PROBLEM REQUIREMENTS:
Would you print, word for word, only the lines running from the line with "left knee: (309, 453, 7)" to the last line of the entries, without the pictures?
::::
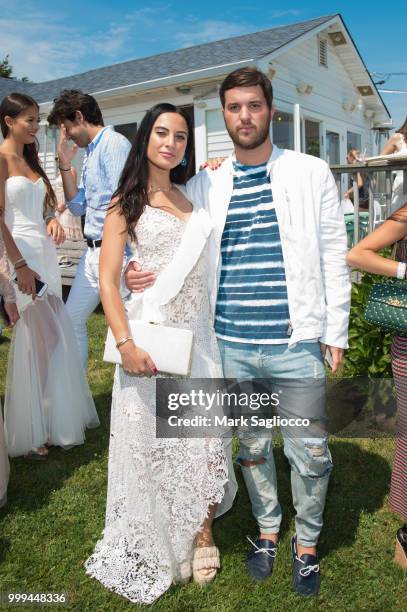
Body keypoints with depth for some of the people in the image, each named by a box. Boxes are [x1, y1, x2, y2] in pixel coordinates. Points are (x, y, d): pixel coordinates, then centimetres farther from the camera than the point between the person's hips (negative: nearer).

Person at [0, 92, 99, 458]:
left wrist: (53, 221, 3)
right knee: (34, 341, -2)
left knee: (54, 339, 8)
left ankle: (55, 420, 23)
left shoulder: (31, 159, 18)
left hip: (46, 254, 7)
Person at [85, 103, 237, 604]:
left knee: (204, 430, 4)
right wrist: (125, 343, -19)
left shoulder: (194, 198, 13)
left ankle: (202, 530, 26)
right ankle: (156, 546, 28)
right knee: (150, 438, 7)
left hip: (197, 333, 4)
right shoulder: (125, 204, 0)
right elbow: (108, 281, -6)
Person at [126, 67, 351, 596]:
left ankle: (307, 543, 33)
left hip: (297, 342, -1)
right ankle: (267, 530, 41)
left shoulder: (311, 174, 3)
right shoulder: (203, 185, 7)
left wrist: (336, 332, -1)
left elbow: (334, 256, 2)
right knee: (252, 447, 17)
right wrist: (138, 272, -8)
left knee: (309, 453, 7)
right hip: (231, 345, 2)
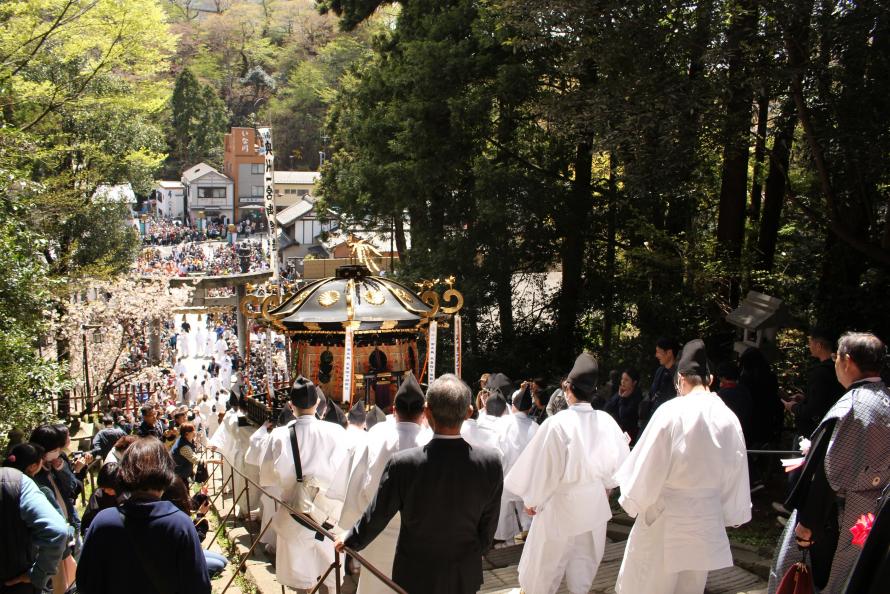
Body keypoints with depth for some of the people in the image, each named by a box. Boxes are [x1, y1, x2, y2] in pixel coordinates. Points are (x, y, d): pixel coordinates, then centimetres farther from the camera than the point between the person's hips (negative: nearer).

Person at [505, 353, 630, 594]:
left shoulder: (557, 424, -25)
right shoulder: (606, 421, -13)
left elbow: (543, 466, -16)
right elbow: (620, 458, 2)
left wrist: (531, 499, -1)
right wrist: (607, 484, 21)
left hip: (562, 501, -4)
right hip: (595, 501, 4)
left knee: (547, 555, 16)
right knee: (584, 556, 20)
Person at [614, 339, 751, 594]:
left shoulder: (672, 411, -16)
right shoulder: (729, 418, -1)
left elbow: (648, 464, -11)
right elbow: (736, 475, 7)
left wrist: (634, 500, 4)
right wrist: (729, 514, 21)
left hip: (665, 518, -5)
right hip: (707, 518, 5)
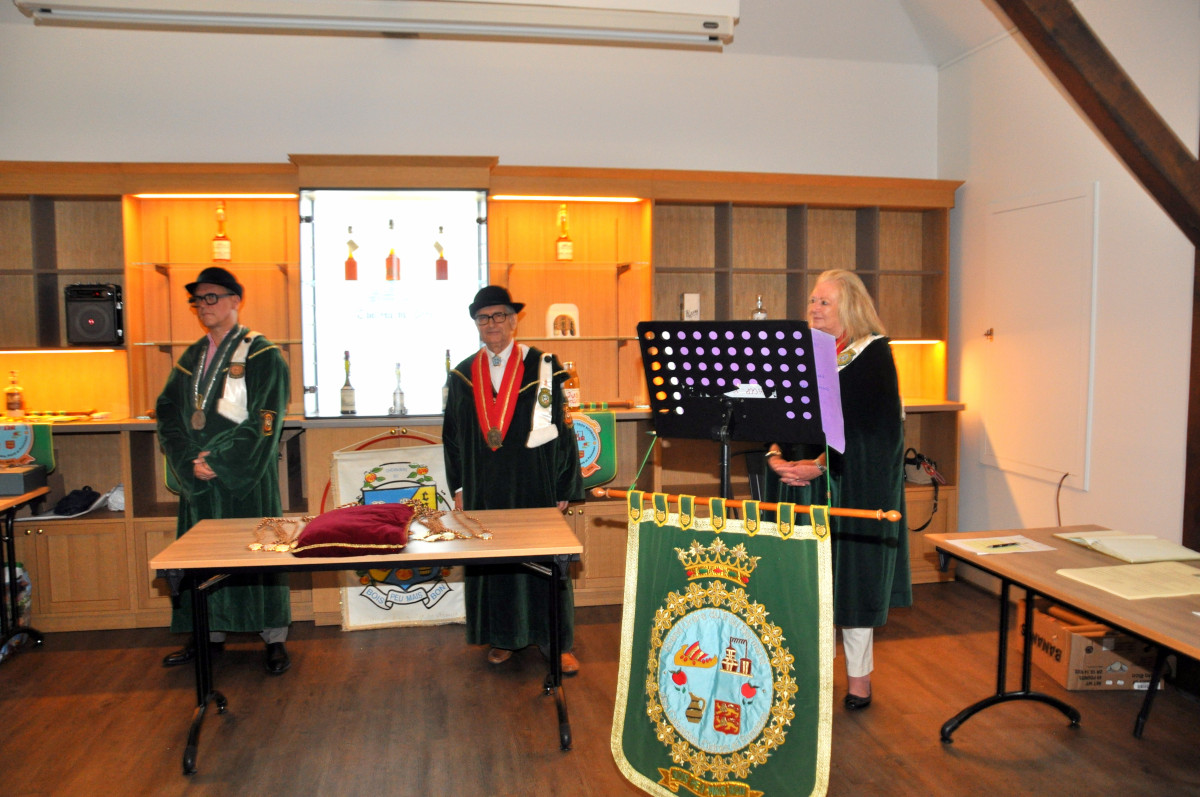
::::
WORKED SOLUTION:
left knee: (309, 453, 7)
right hip: (231, 345, 2)
Body keypoints with depth for some of the people in the image, each named by a box. Boxes are [x1, y1, x2, y2] in pixel coordinates. Points are (x, y, d): pixel coordinates, then centimetres farther from the camera than the point between the person's hips (negative: nearer).

Person at [505, 353, 630, 594]:
left shoulder: (557, 424, -25)
right shoulder: (606, 421, -13)
left elbow: (543, 466, -16)
right elbow: (620, 458, 2)
left wrist: (531, 499, -1)
right wrist: (607, 484, 21)
left hip: (562, 501, -4)
right hip: (595, 501, 4)
left knee: (547, 555, 16)
right knee: (584, 556, 20)
Person at [614, 339, 751, 594]:
left shoulder: (672, 411, -16)
right shoulder: (729, 418, -1)
left elbow: (648, 464, -11)
right elbow: (736, 475, 7)
left wrist: (634, 500, 4)
right wrist: (729, 514, 21)
left hip: (665, 518, -5)
right hip: (707, 518, 5)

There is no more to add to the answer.